Kevin Carson may be polite, and keep this discussion on an intellectual plane, but I am not so polite; I am willing to thrust the face of the Anarcho-Capitalist in the shit that is the history of Capital. As the Anarcho-Capitalist drones on and on about the “Rights of Englishmen”, and “Taxation as a form of Involuntary Servitude”, this nonsense can be brought to a sudden halt merely by asking him to consider how long the wealth of one would be safe, if the State could not be called upon to protect his property rights from the anger of the remaining 9,999 living on the edge of existence. Nothing converts a Rothbardian Anarcho-Capitalist into a model Fascist Citizen so quickly as the possibility of Voluntary Association of the laborers and the eradication of Wage Slavery.

On the other hand, we have the Marxist, who, despite his self-identification, could not pick Karl Marx out of a crowd of well shaven Keynesian economists. Unlike the Anarcho-Capitalist — who, reflecting his social base, decries the imposts of the Fascist State on the meager wealth of the petty capitalists, marginalized from productive employment of their capital by the progress of Capital itself, and forced to scurry about in various speculative enterprises to protect it from inflation — the Marxist is a poseur, who advocates on behalf of the wage slave — but only so far as she remains a slave of the State. Reduction of hours of labor to end unemployment forever? The Marxist has never heard of such nonsense, despite having read Capital, where Marx explicitly referred to it as the “modest Magna Carta” of the working class. In any case, the Marxist explains, we need the Fascist State to “invest” in “infrastructure” and “green jobs”, so the active laboring population must be worked to its absolute limit and the unemployed left to starve, so that the Fascist State may have the resources it needs to accomplish this. (Taking a page from the talking points memo of Fascist economists like Paul Krugman, the Marxist has taken to referring to wasteful Fascist State expenditures as “investments”.) If, by some fantastic chance, working people should overthrow this Fascist State, the Marxist explains, even then compulsory labor cannot be done away with. The workers is not prepared intellectually to manage her own affairs without the despotism of the party-state, which alone has the foresight and vision to manage society on her behalf until such time as she is deemed capable. When might this be? The party-state will know it, when the time arrives, of course.

Carson is not only right to take both Anarcho-Capitalists and Marxists to task on this point, he has the entirety of the bloody history of Wage Slavery on his side — a history both the Anarcho-Capitalist and the Marxist wish to ignore; which they wish to prettify by blaming its results either on the State, as the Anarcho-Capitalist does, or on Capital, as the Marxist does.
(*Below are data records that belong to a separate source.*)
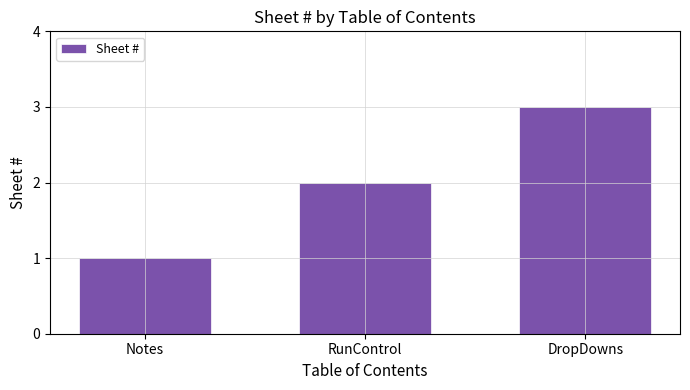

Where is the data nearest to the value 2?

RunControl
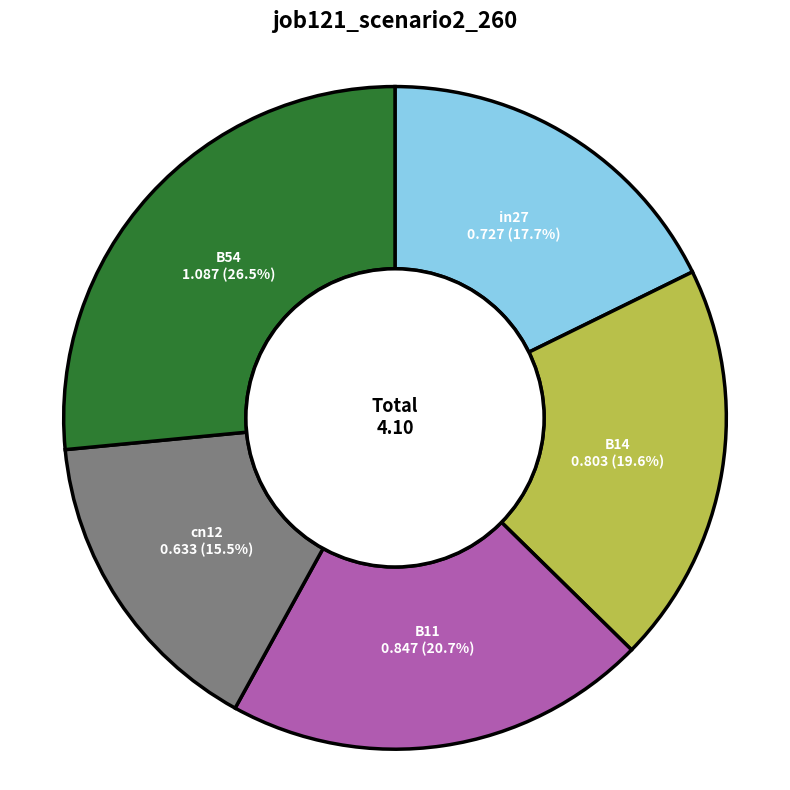

How much of the chart is everything except B14?

80.4%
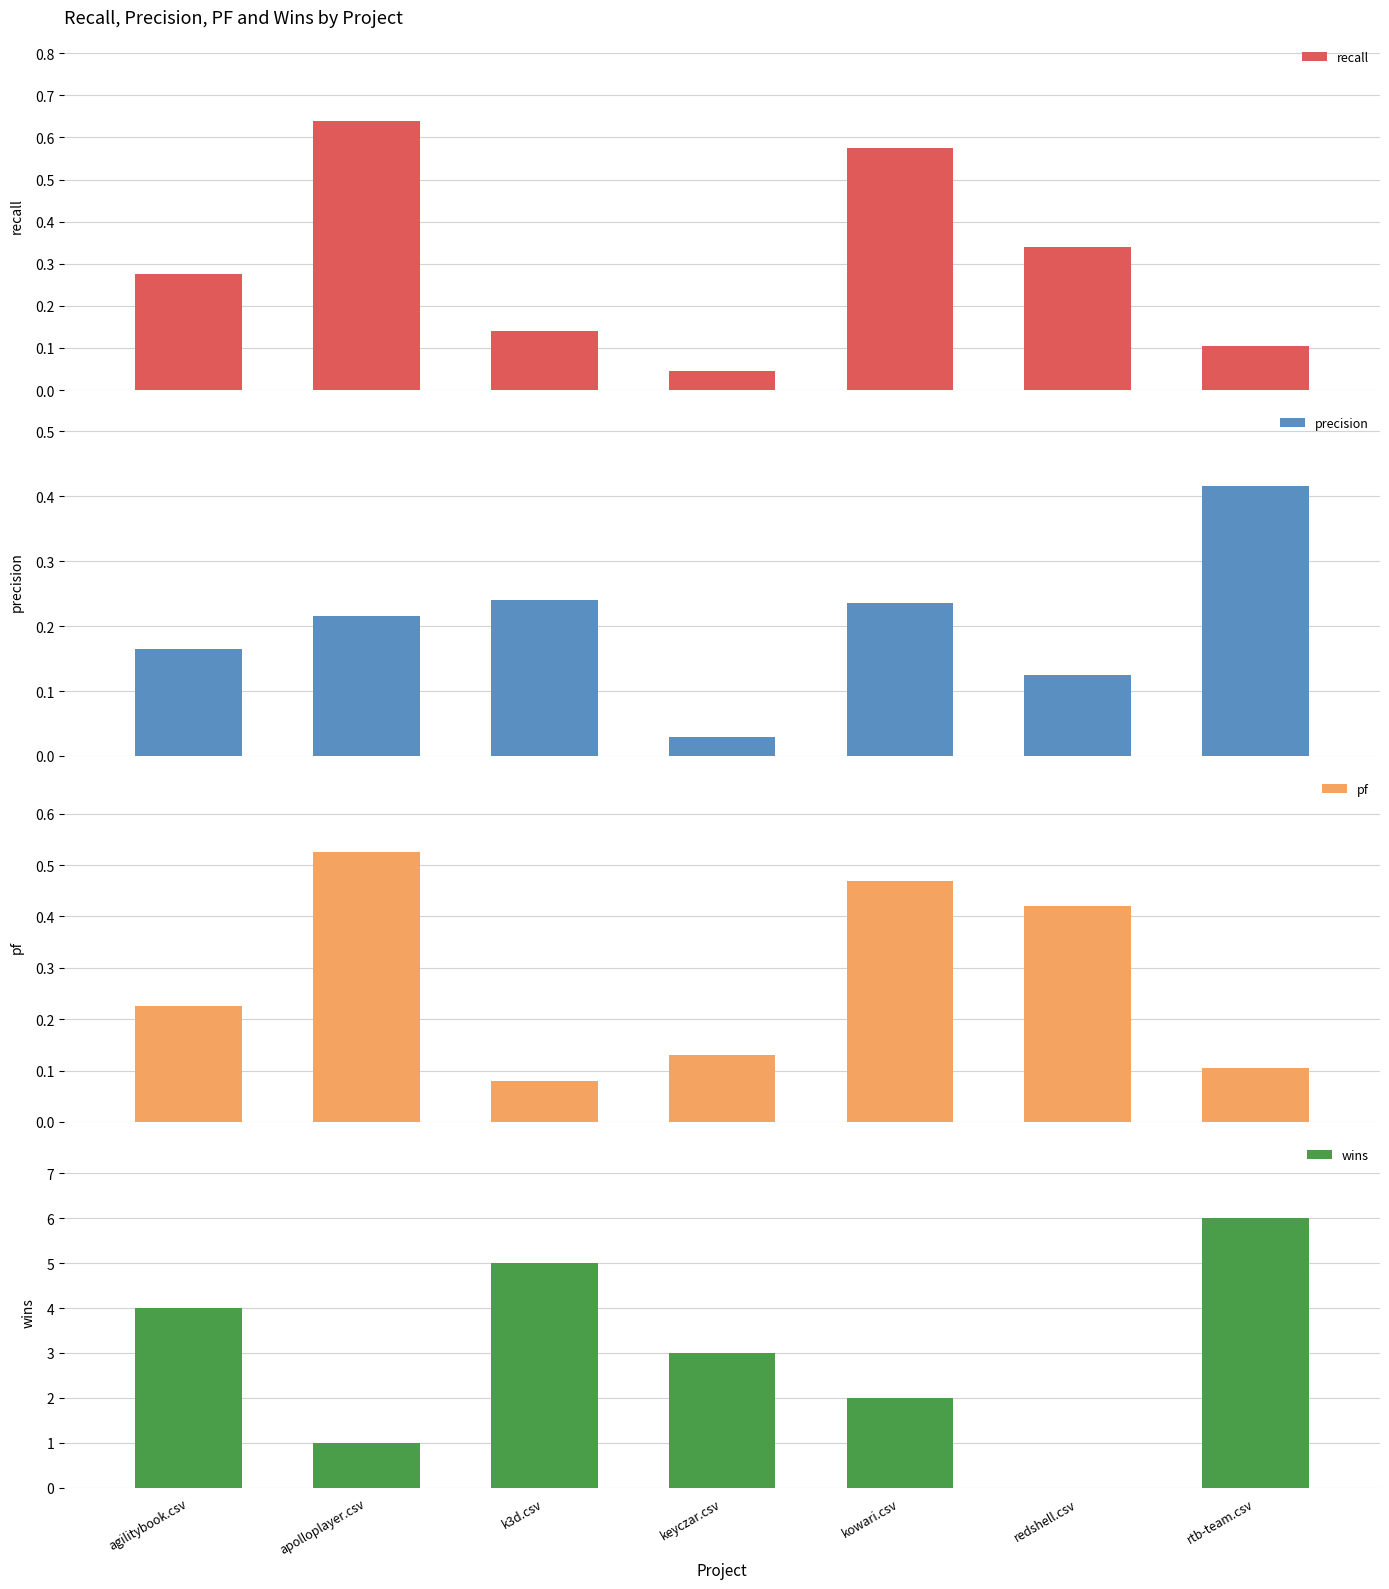

Which category has the highest value in the precision series?

rtb-team.csv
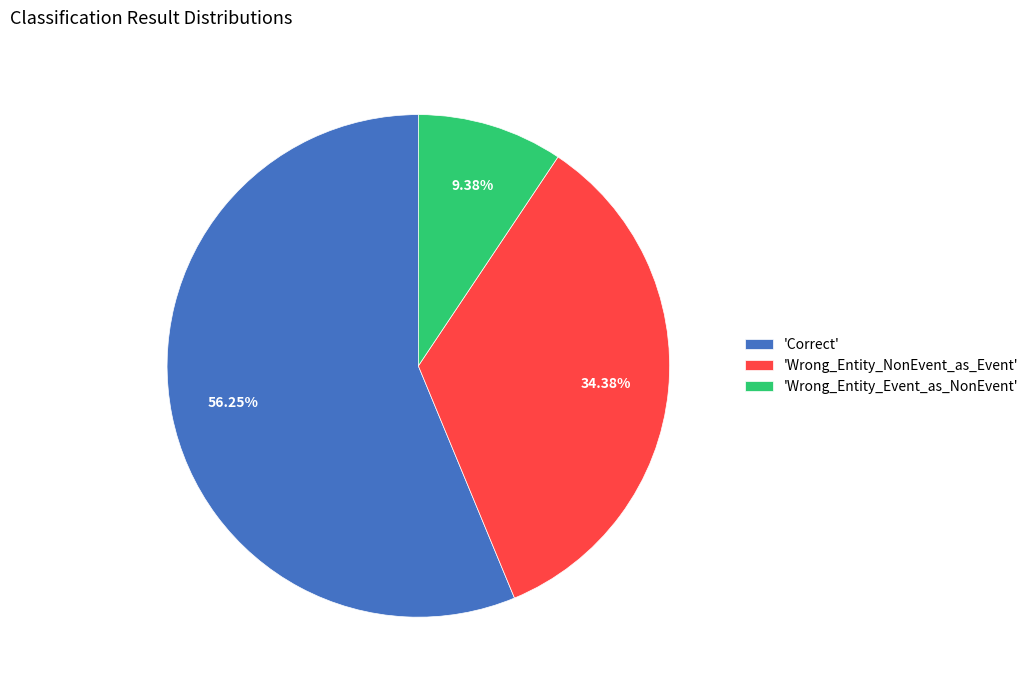

Which slice is the largest?

'Correct'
The true facts are these: the Wage Slave was bludgeoned by decades of State violence, even as she was starved out by the monopoly owners of Capital, in an efforts to make her submit to the very conditions of life we now take as the natural state of society. If, Kevin Carson is to be criticized for anything in this regard, it is that he did not treat these critical communist trends with the contempt they deserve — that he did not call them out on their nonsense, and expose their muddle-headed arguments as such. I think there is a reason for this; and, I believe that reason lies in the flaws of Carson’s own argument regarding both Capital and the State — a flaw he shares with both communist trends.